Eu sou uma pessoa racional. Sempre gostei muito de lógica e desde que me lembre busquei explicações que fizessem sentido racionalmente para qualquer tipo de decisão que eu tivesse que tomar. Talvez por isso que gostava tanto de ciência e acabei fazendo uma faculdade de física. Sim, acho que todos nós, que fizemos uma escolha desta um pouco incomum, temos nossos motivos pessoais para tê-las feito. O meu, eu sempre pensei que fosse a paixão pela descoberta e pelo desconhecido mas hoje acho que tem muitos outros motivos que eu nunca imaginei. De qualquer forma, quando esta escolha foi feita, eu imaginei que tinha todo o meu futuro decidido e que o único caminho para mim era estudar muito, me tornar pesquisadora e professora universitária. Eu me orgulhava em tentar andar um caminho que poucas mulheres em geral faziam.
Em muitos momentos cheguei a pensar que aquilo não era para mim. Que eu não era tão apaixonada pelo tópico assim e que nem era tão inteligente assim (pois haviam muitas pessoas *muito* inteligentes caminhando ao meu lado).

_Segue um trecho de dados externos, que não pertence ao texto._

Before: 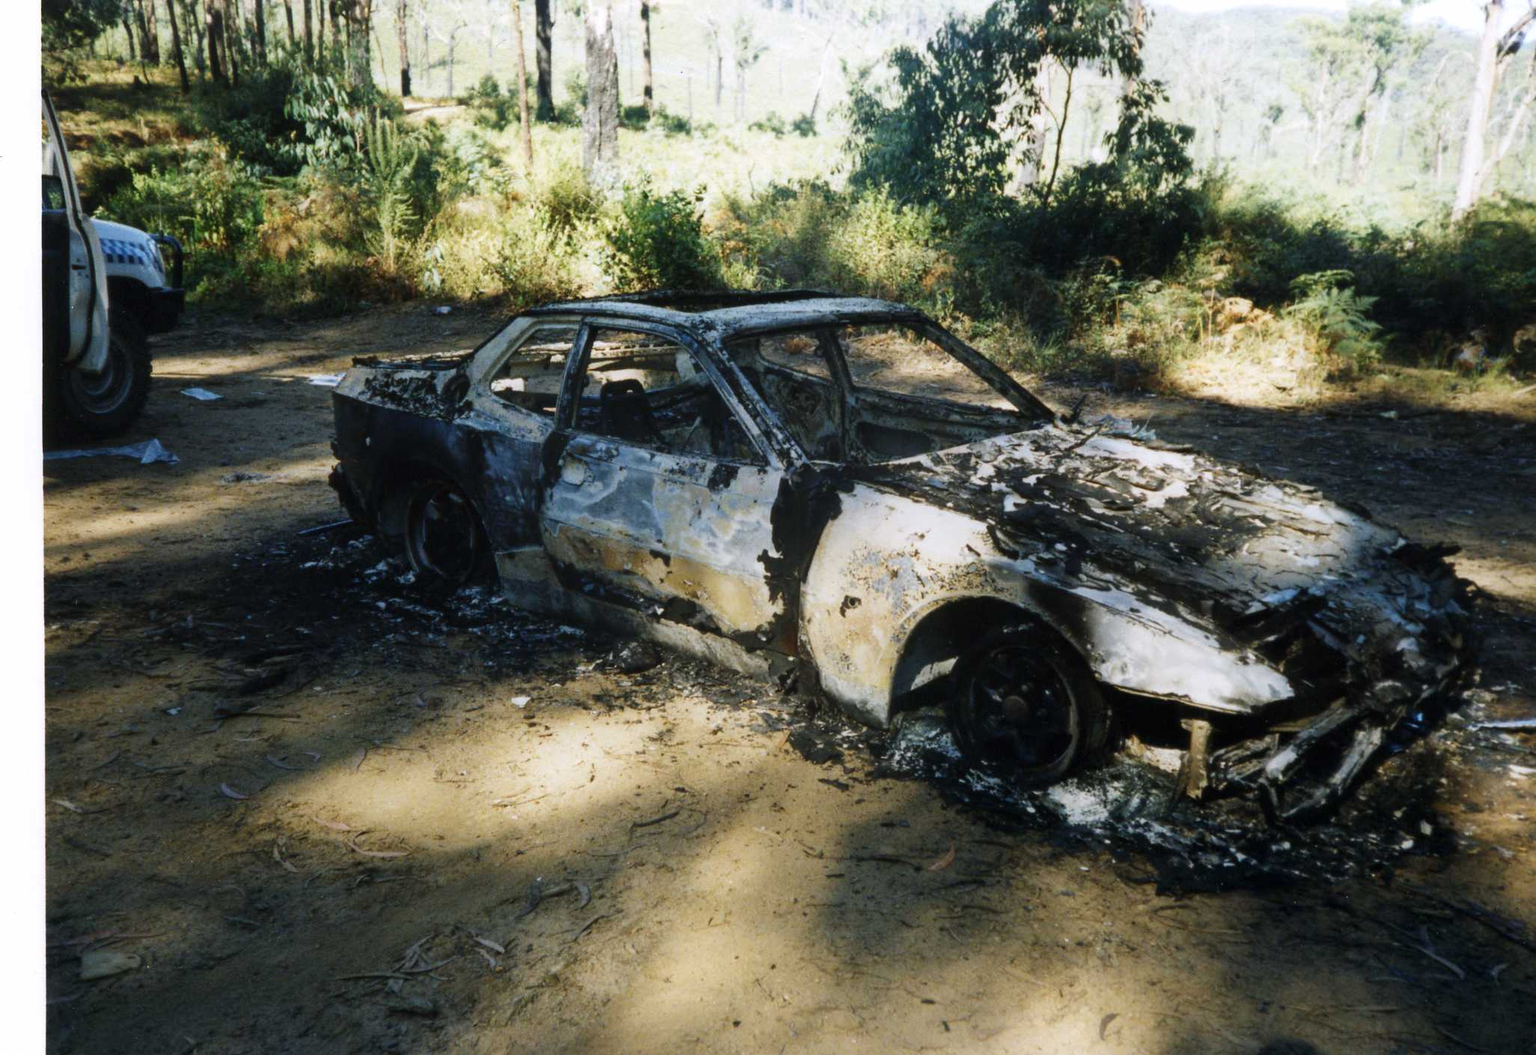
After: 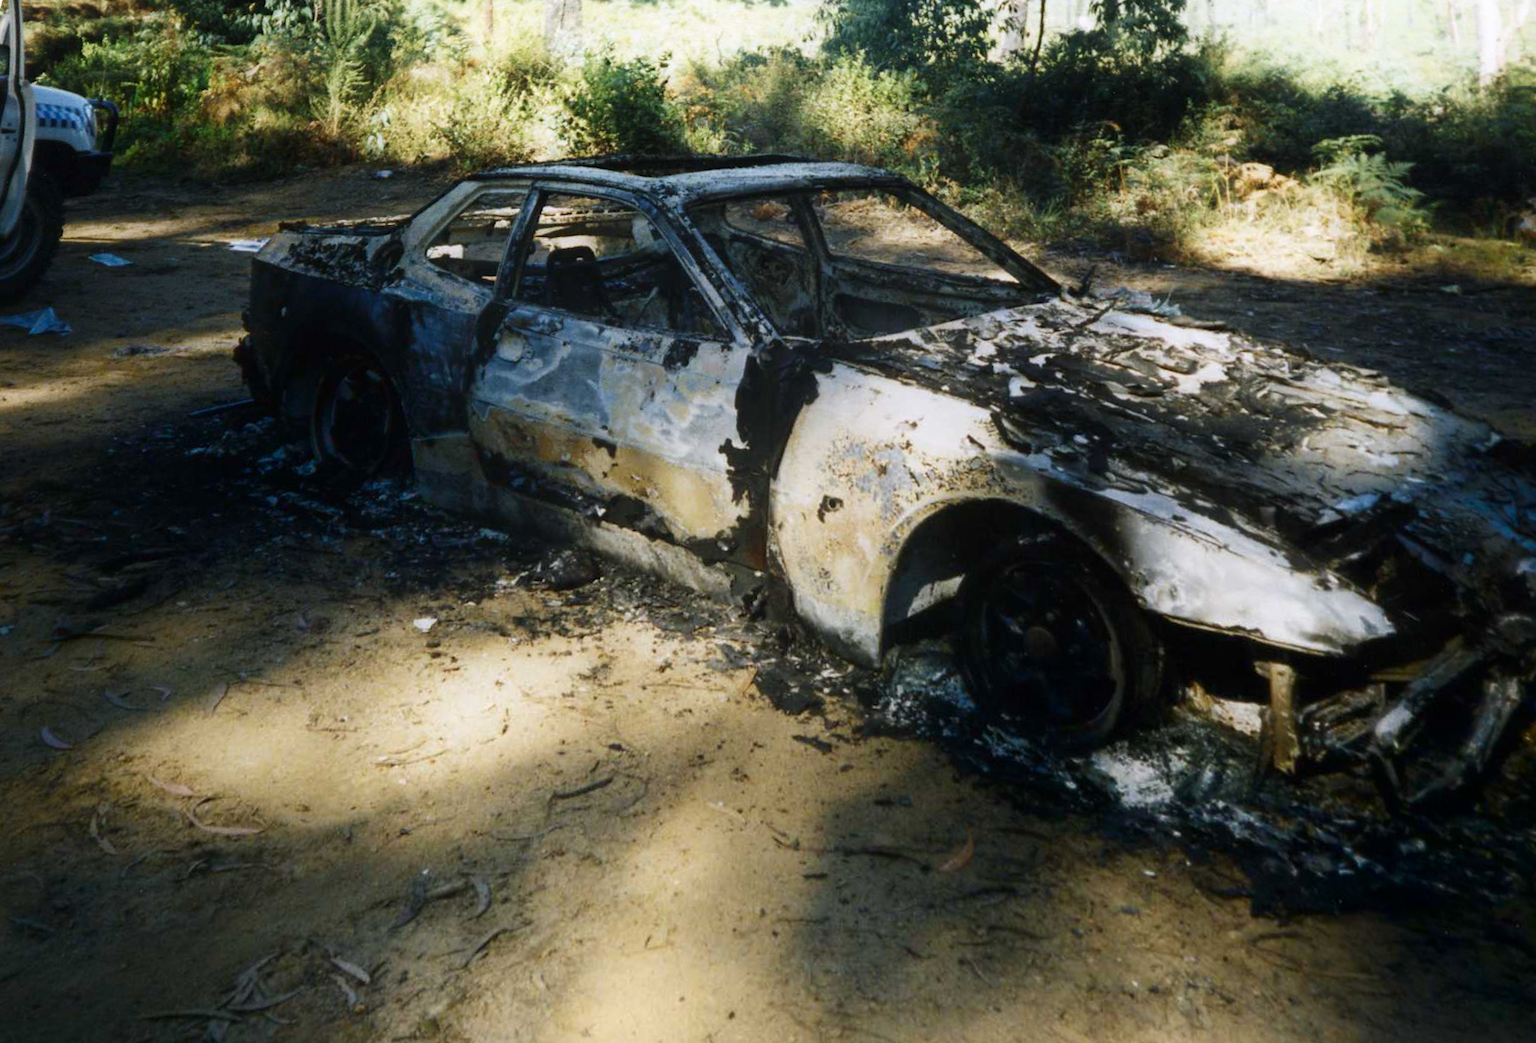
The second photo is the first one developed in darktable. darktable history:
crop: top 7.625%, bottom 8.027%
shadows and highlights: shadows -54.3, highlights 86.09, soften with gaussian
rotate and perspective: rotation 0.72°, lens shift (vertical) -0.352, lens shift (horizontal) -0.051, crop left 0.152, crop right 0.859, crop top 0.019, crop bottom 0.964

Eu nunca me vi de verdade no papel do professor universitário. Eu sentia que aquela pessoa não era eu, mas se eu havia feito aquela escolha, precisava bancá-la. Fiz a faculdade. Estudei muito. Acho que foi o período da minha vida que eu mais estudei e trabalhei por alguma coisa. Continuei. Fiz o mestrado, o doutorado e depois o postdoc. Eu gostava muito da física que eu fazia, só que não me encaixava no estereótipo das pessoas ao meu redor, e não gostava das mesmas coisas que a maioria das pessoas que estavam lá gostavam.
Neste meio tempo minha vida pessoal também continuou… namorei, terminei, namorei de novo, fui embora do Brasil, morei junto, casei. Foram muitos anos de especialização e muitas experiências pessoais que me levaram até aquele lugar que eu me encontrava.

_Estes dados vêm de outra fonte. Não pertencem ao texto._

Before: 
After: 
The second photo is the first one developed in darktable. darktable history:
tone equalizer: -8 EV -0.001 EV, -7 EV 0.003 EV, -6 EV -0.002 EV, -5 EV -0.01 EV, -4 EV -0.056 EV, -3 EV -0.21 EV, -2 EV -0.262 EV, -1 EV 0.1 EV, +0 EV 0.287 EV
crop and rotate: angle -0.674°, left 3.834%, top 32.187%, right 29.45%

Eu tinha quase 30 anos, estava casada com planos de começar uma família. Queria muito ter filhos, e queria me estabilizar. O problema era o momento profissional que eu me encontrava. Para ser professora universitária, eu precisaria passar alguns anos fazendo postdoc em diferentes universidades para criar uma rede de pesquisa. Normalmente, vagas de postdoc duram 2 anos e faz-se alguns postdocs antes de conseguir uma vaga de professor. Foi neste momento que pensei que talvez fosse a hora de fazer algo diferente. Porque eu achei que não deveria desistir da vida que eu queria por causa da profissão que eu tinha escolhido. Eu queria muito ser mãe e ter uma família “normal”. Eu gostava da física, mas não tanto pra lutar por ela quando ela não se encaixava no mundo que eu queria pra mim. Eu queria ser mãe, eu queria ter uma família. Eu queria morar com o meu marido. E eu estava presa num mundo onde é normal que eu tivesse que abdicar destas vontades se quisesse continuar na área (quero muito falar sobre isso tb, mas vou deixar como tópico pra uma outra história). Eu acho que eu já sabia que este momento chegaria de um jeito ou de outro.

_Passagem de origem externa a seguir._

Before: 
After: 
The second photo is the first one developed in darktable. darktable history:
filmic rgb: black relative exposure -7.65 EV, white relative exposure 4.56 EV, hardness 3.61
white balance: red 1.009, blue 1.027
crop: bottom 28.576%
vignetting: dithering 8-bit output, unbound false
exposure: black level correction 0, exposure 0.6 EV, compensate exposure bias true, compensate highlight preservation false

O ano de postdoc foi para mim um ano muito difícil pois eu sabia que se eu saísse da área acadêmica eu não conseguiria mais voltar. Ou era isso que eu acreditava: que era uma decisão final. E como tomar esta decisão de abandonar tudo depois de anos e anos de estudo? Foi só quando eu entendi que tudo que eu tinha vivido me dava bagagem pra continuar e escolher meu próprio caminho que eu entendi que esta escolha já tinha sido feita há muito tempo. E toda aquela experiência técnica que eu tinha com desenvolvimento de um software específico (que eu tinha trabalhado durante todo o meu doutorado) poderia ser usada para desenvolver outros projetos em outras indústrias ou área. Eu saí. E durante os anos que seguiram eu descobri que eu trabalhava bem com pessoas, que eu era criativa, não era muito boa em estratégia, mas era ótima em colocar idéias em prática e principalmente que, a minha experiência mais técnica me trazia uma vantagem muito grande no contexto corporativo: fácil aprendizagem e adaptação. Acho que hoje consigo me colocar num contexto profissional muito variado, o que é de extrema importancia considerando a vida pessoal que escolhi seguir. Acredito agora que o caminho em si é muito mais importante do que o prêmio da chegada (existe prêmio na chegada?) e que a educação e o aprendizado são os meios que podem nos levar aonde quisermos.